Il problema non risparmia nemmeno gli strumenti dedicati ai ricercatori, come software pensati appositamente per l’analisi della letteratura scientifica. Ciò dimostra che la soluzione non è semplice né immediata. A complicare il quadro contribuiscono fattori esterni, come l’assenza di un sistema uniforme di segnalazione delle ritrattazioni – si contano oltre un centinaio di espressioni e motivazioni diverse – che rende estremamente difficile per gli sviluppatori di AI automatizzare il processo di identificazione e filtraggio.
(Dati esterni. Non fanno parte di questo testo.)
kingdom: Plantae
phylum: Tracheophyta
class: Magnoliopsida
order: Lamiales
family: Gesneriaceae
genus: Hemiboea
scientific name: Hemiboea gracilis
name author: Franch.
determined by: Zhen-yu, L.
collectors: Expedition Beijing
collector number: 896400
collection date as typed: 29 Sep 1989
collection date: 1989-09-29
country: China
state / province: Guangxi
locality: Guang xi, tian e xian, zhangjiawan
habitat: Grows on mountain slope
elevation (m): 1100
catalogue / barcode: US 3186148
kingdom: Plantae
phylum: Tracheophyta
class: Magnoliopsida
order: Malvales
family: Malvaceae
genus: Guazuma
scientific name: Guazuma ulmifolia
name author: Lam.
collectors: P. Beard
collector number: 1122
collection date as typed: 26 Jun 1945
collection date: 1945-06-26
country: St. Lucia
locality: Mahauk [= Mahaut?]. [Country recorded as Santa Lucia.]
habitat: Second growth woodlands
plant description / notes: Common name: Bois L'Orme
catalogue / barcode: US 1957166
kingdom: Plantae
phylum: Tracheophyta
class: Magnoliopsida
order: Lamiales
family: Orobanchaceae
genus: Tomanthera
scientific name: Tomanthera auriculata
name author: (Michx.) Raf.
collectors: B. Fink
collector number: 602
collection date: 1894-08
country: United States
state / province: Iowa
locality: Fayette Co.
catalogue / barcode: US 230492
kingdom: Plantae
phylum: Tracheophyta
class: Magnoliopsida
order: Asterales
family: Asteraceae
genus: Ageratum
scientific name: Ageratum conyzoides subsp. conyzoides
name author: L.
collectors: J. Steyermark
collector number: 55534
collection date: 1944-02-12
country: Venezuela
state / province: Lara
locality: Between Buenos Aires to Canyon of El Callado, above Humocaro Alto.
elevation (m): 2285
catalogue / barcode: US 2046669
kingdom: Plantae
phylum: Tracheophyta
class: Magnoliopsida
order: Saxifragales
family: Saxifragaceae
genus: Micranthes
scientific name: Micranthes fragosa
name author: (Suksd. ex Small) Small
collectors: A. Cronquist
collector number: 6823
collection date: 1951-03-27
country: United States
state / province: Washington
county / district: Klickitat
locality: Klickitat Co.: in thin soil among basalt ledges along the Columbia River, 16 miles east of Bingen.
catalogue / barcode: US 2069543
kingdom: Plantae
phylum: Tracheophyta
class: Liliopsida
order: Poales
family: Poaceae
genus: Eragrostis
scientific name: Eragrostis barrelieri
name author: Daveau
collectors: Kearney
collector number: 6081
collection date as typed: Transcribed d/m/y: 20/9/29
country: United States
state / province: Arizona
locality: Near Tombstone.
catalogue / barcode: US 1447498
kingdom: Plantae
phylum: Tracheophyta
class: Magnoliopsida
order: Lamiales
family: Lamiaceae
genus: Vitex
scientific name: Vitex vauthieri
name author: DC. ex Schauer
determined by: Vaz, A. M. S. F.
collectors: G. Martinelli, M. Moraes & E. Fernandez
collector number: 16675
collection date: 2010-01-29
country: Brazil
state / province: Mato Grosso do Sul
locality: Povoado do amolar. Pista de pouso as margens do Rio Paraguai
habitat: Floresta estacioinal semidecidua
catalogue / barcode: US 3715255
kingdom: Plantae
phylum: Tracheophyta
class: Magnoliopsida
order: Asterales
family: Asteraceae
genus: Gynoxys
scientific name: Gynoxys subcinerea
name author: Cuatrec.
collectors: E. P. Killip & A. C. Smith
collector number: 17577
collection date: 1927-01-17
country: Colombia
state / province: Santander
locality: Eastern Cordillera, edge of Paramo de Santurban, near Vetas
A questo si aggiunge un paradosso etico: mentre le tech company spendono ingenti somme per ottenere l’accesso ai database accademici per addestrare i loro modelli (talvolta senza il consenso degli autori), l’AI finisce poi per minare la credibilità di quello stesso corpus scientifico.

La diffusione dell’AI nei processi informativi è un dato di fatto e il suo potenziale come strumento di supporto è innegabile. Tuttavia, il caso dei paper ritirati ribadisce con forza che la supervisione umana e il pensiero critico restano irrinunciabili, specialmente in settori ad alto rischio come la medicina. Delegare il giudizio a uno strumento artificiale, senza consultare e confrontare criticamente le fonti originali, espone al pericolo di consolidare false credenze o di prendere decisioni basate su dati scientificamente defunti.

Per evitare che i modelli linguistici diventino amplificatori di errori su larga scala, è indispensabile un nuovo patto di trasparenza tra la tecnologia e il mondo della ricerca. Ciò richiede un impegno su due fronti: da un lato, gli sviluppatori dei modelli IA devono integrare in modo proattivo liste aggiornate di materiali non più affidabili (come il database Retraction Watch) e adottare un linguaggio meno perentorio e più cauto nelle risposte generate; dall’altro, la comunità scientifica dovrebbe muoversi verso una standardizzazione più rigorosa delle notifiche di ritrattazione. Solo attraverso questa sinergia, l’AI potrà diventare una risorsa al servizio della ricerca della verità, capace di sostenere la scienza nella sua essenza più profonda: non l’infallibilità, ma la capacità di riconoscere, correggere e imparare dai propri errori.